Only "21 (64%) returned to play in the NFL at an average of 11 months after injury" and each player had significantly shorter seasons after the injury compared to the seasons before the injury.  It should be noted that most people need four to six months to return to their daily lives.  The football players studied needed approximately 11 months and even then, they weren't necessarily at optimal game shape.  Brown will be entering the season 12 months after his suffering his injury.
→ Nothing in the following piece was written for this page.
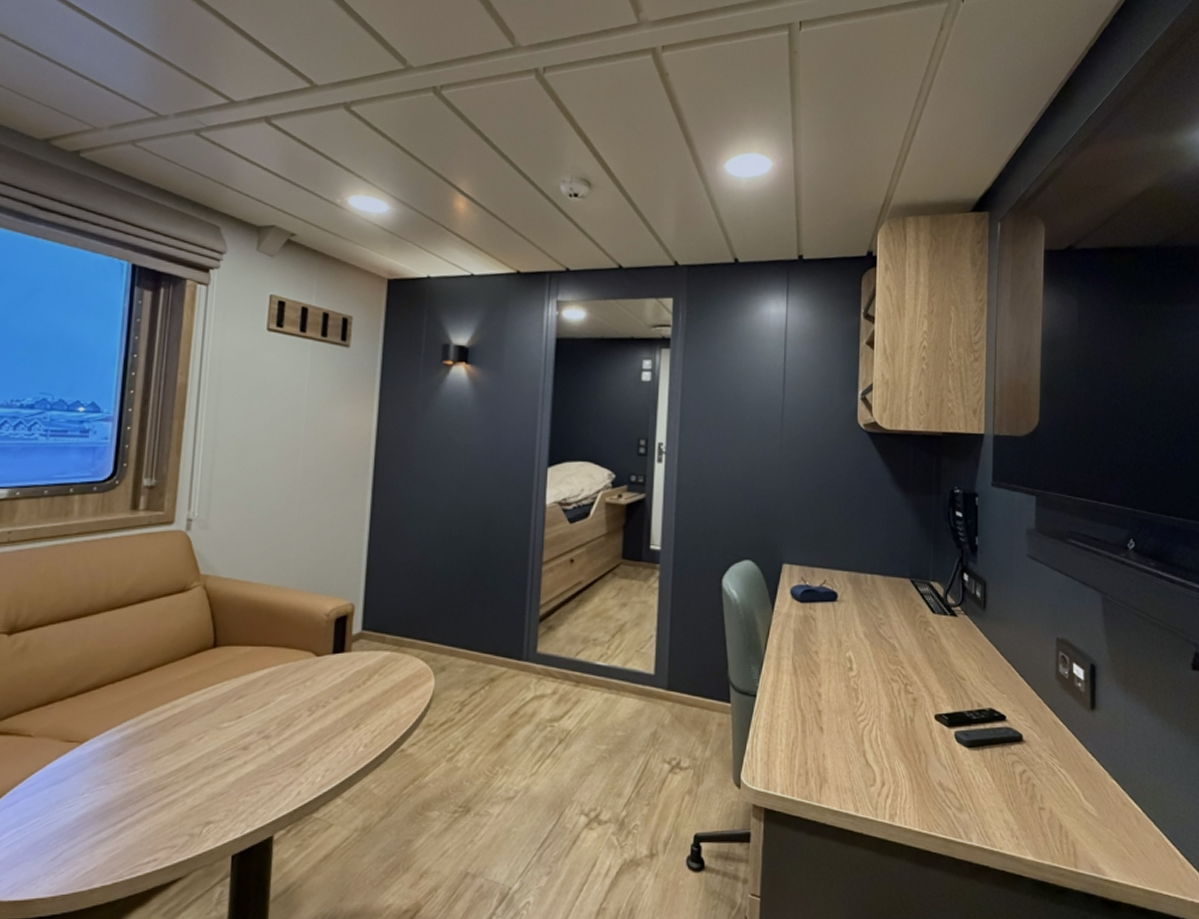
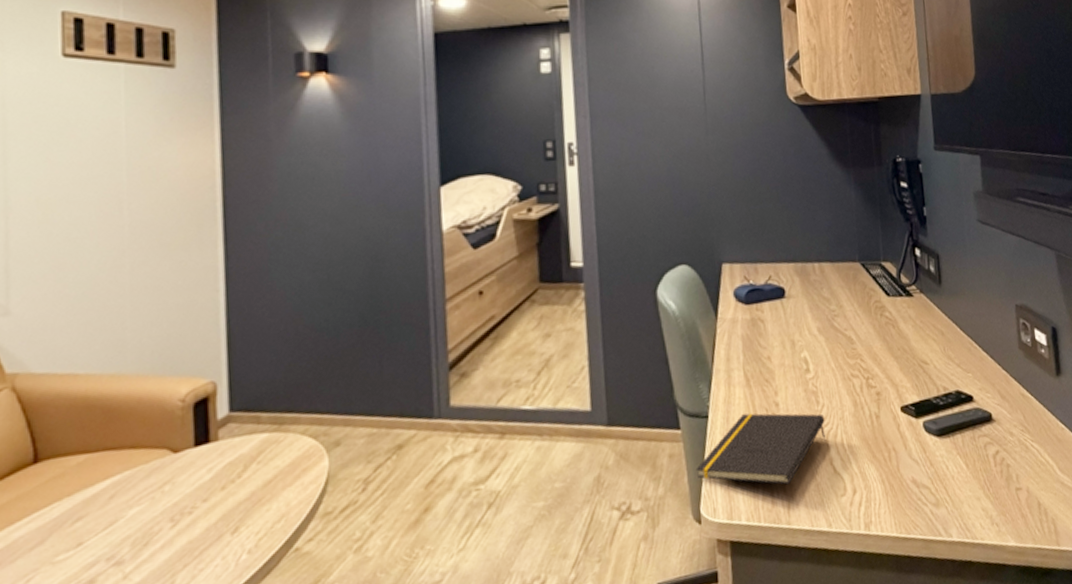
notepad: none [740,699,862,767] -> present [695,413,825,485]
Parekh et al formulated their own power ratings for gauging a player's efficacy on the football field.  On average the power rating of each player post-injury was nearly 50% less than the average power rating of the three season prior to the injury. In other words, there were lingering effects of the injury and sometimes, they were permanent

To be fair, the study admits that lower ratings "could suggest that they are returning too soon, before rehabilitation is fully complete."  Also, the power ratings did not factor in variables such as different schemes, different game plans, injuries to teammates, and tougher opponents. 

The article acknowledges that "intense strength training" may be necessary even after the player returns.  Brown is a young player and young players often don't recognize the commitment and discipline required to getting their bodies in shape to play.   I hope he has taken his rehab seriously because tending to the tendon could be something he has to do for the rest of his career.

While things look dire, remember that these statistics are averages.  Some players did better than these numbers and some did worse.  Hopefully, Brown is part of the former but we won't know until he gets into a game. When you add to the uncertainty of Brown's recovery, the yearly injury concerns of Jacobs and Bradshaw, and Danny "DJ" Ware's persona non grata relationship with Coughlin, I expect the Giants to draft a RB this year.  Whether that RB should be C.J. Spiller at #15, I can't say.  I was previously a staunch opponent of the idea but now I'm not so sure.  Regardless, In Reese I Trust.